### What to do
(1) Answer these questions using the Fan Fusion article. Mark each answer with its matching letter.
(a) What was the title of the science panel where Haralson spoke?
(b) How many times has Haralson taken part in Fan Fusion?
(c) Where did Haralson give a Harry Potter-themed talk in 2017?
(2) Pick up the Fan Fusion article after its last sentence and keep it going.

### Document passage
** start **

Another fascinating mummification story: the practice of Buddhist monks who deny themselves of all sensual pleasures in pursuit of a higher spiritual plane. Some have denied themselves to the point of death and enter mummification while still alive.

Haralson (left) shared the Fan Fusion stage with ASU's Maxine McCarty and Adele Crane.

Such was the topic of discussion Friday at Phoenix Fan Fusion, where Grand Canyon University associate professor of IT and cybersecurity Deborah Haralson shared stories about those fascinating mummies in the science panel discussion “Mythbusting Mummy Movies." It was one of many educational talks approved for teacher professional development hours and presented by the nonprofit RealTimeSTEAM.

Panelists delved into more than 100 hours of panel talks at the three-day Fan Fusion, an extravaganza of all things comics, gaming, sci-fi, steam punk and fantasy with tens of thousands dropping into the Phoenix Convention Center for meet-and-greets with the likes of actors Jeremy Renner, William Shatner and Paul Bettany. Attendees also could load up on POP! dolls and Pokémon plushies from vendors that packed the convention center floor, play Dungeons and Dragons and other games, enter a cosplay competition, or have fun learning about science.

This was the fourth time Haralson has participated in Fan Fusion.

Haralson spoke at the Arizona Science Center for a Harry Potter-themed Science With a Twist talk in 2017.

"I'm just a huge fan of all things sci-fi/fantasy," she said. "I just love figuring out when art imitates science vs. science imitates art."

She also loves representing GCU at Fan Fusion and places like the Arizona Science Center, where she's helmed talks, because the University is the first institution she's worked at "that recognizes STEM is everywhere, and they support me in that."

** end **

### Rows
** start **

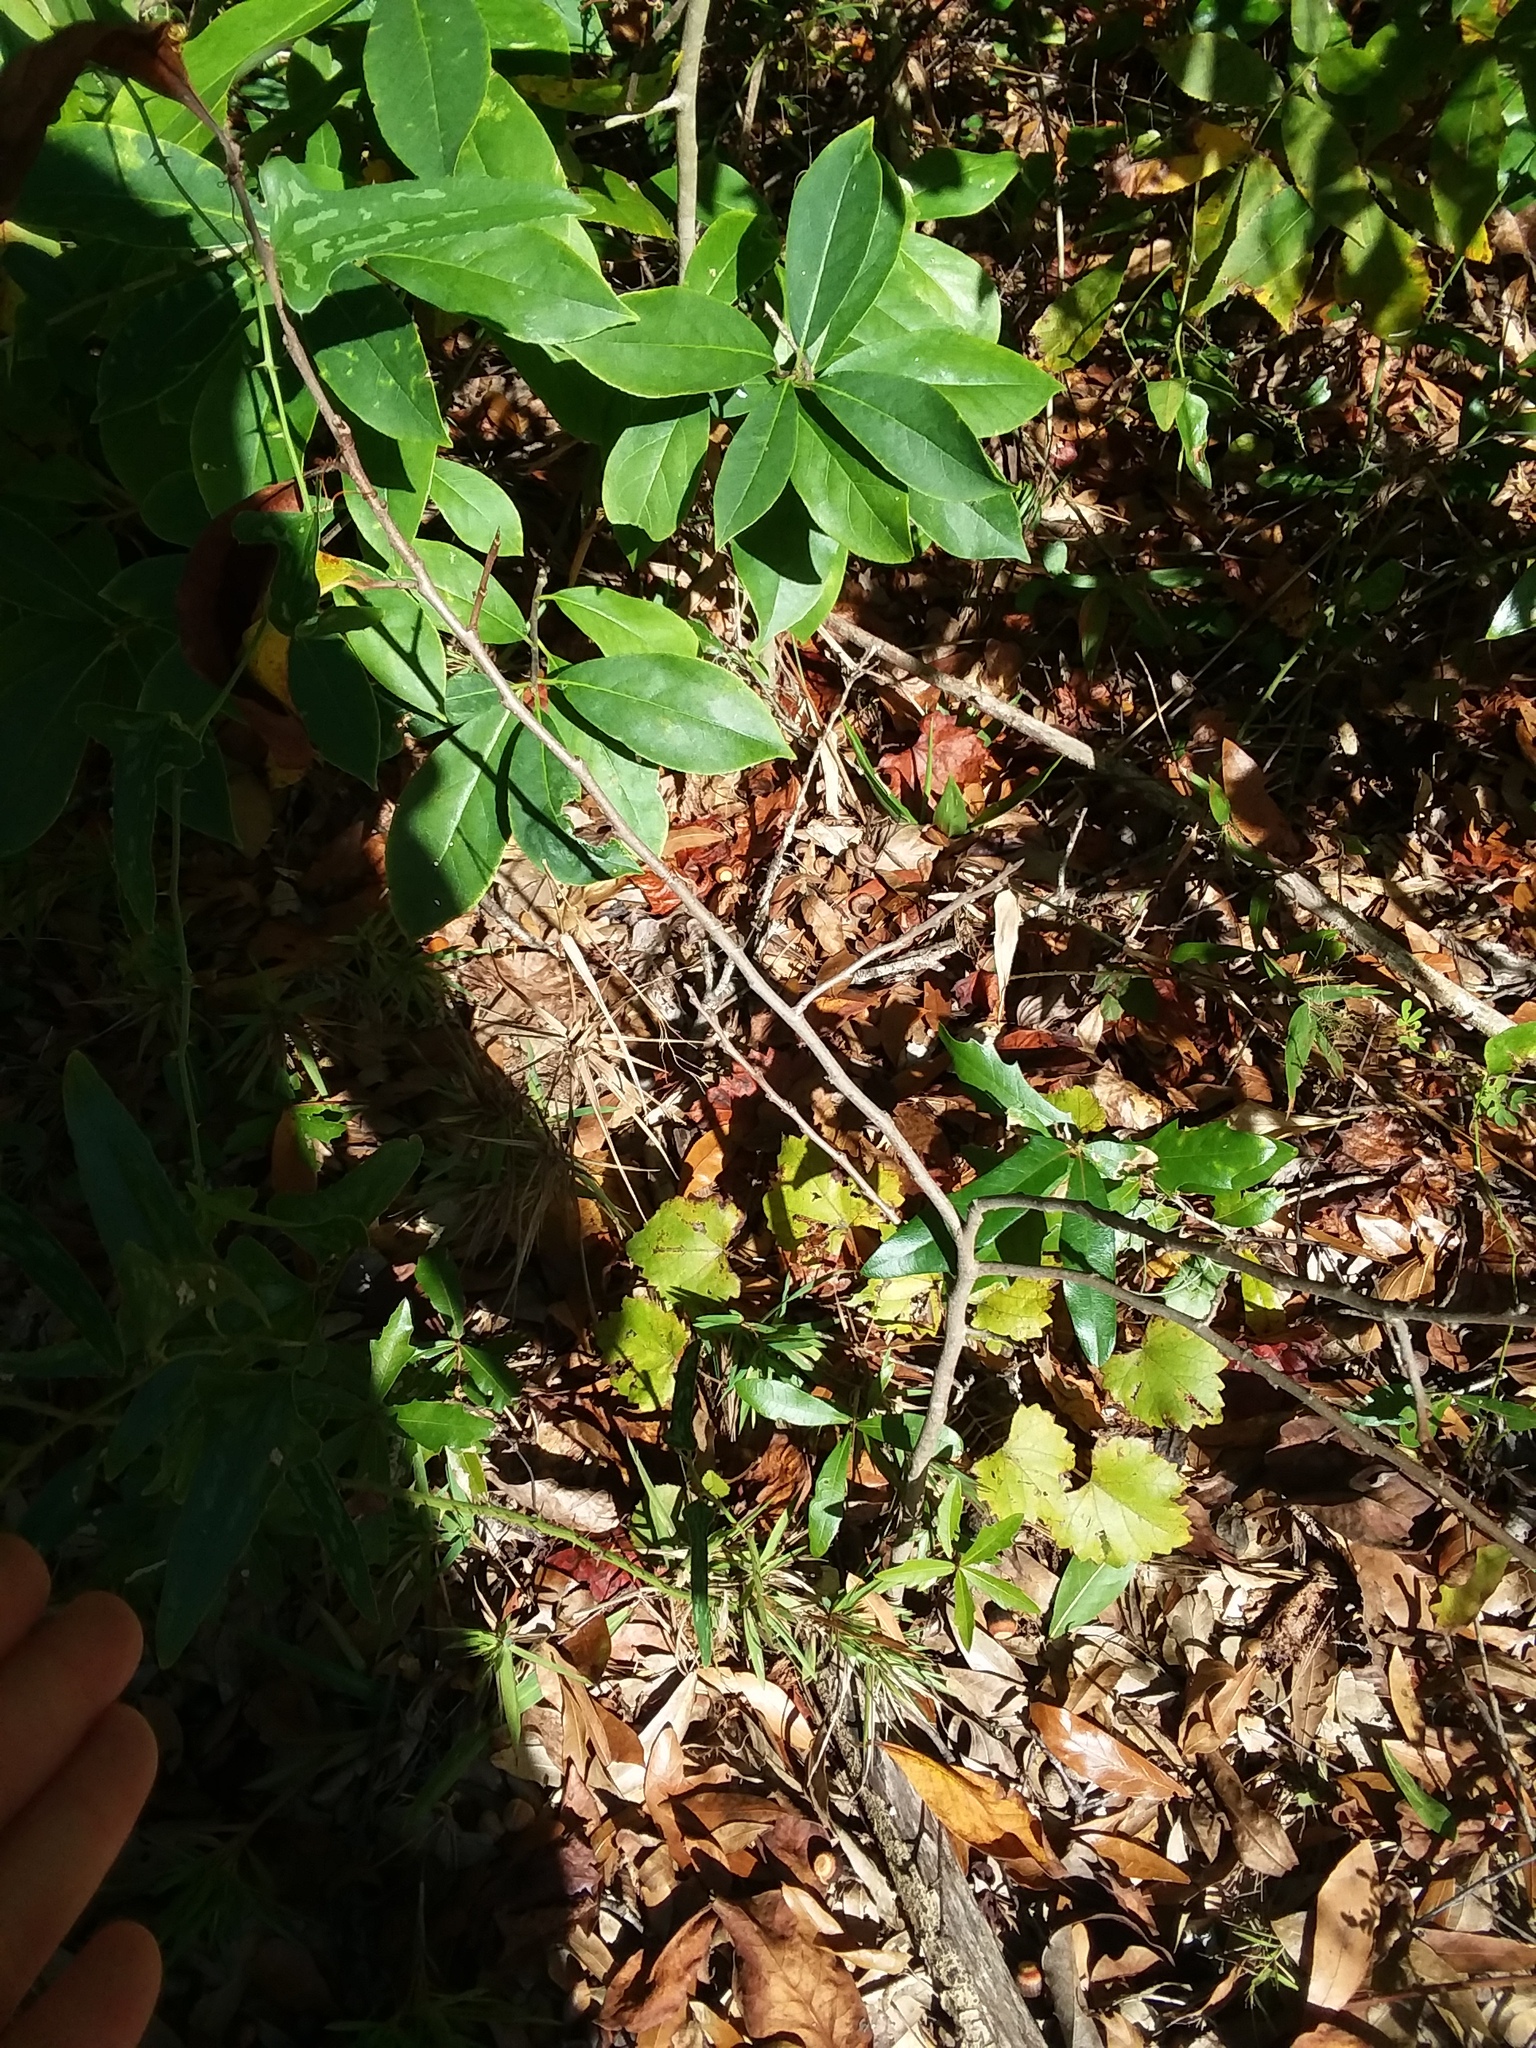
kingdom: Plantae
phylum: Tracheophyta
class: Magnoliopsida
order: Magnoliales
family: Annonaceae
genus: Asimina
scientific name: Asimina parviflora
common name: Dwarf pawpaw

** end **

### The answers
(1)
(a) "Mythbusting Mummy Movies"
(b) Four times
(c) At the Arizona Science Center

(2)
In addition to “Mythbusting Mummies,” Haralson lent her expertise on Friday to a science of “Battlestar Galactica” talk titled “Maybe We Should Have Given Cylons an Off Switch." Then on Saturday, she was part of the discussion “Can I Just Put on Khan Academy and Take a Nap?: A Look at Online Resources for Teachers."

Haralson and Arizona State University PhD candidates Maxine McCarty and Adele Crane spoke about mummies in popular movies, noting recent titles such as Brendan Fraser’s “The Mummy” films, the various “Scorpion King” movies and Tom Cruise’s “The Mummy." They shared how the mythology in those films stand up to reality.

Haralson, dressed as Scarlet Witch, defined what a mummy is: A dead human or animal whose soft tissues have been preserved, intentionally or accidentally, by exposure to chemicals, lack of air, extreme cold or low humidity.

Then she took the audience through a game of “Is this a mummy or is this not a mummy?”

One creature featured in the game was a baby mammoth who died in La Brea 42,000 years ago. Haralson also spoke of animals who were petrified after dying in Lake Natron in Tanzania, which has an extremely high soda and salt content.

“We’ve had some of these where we’ve actually been able to determine the color of the critter,” said Haralson, who also explained the process of Egyptian mummification.

The process happened over many months, often taking more than a year. Egyptians used a salt called natron from a nearby lakebed.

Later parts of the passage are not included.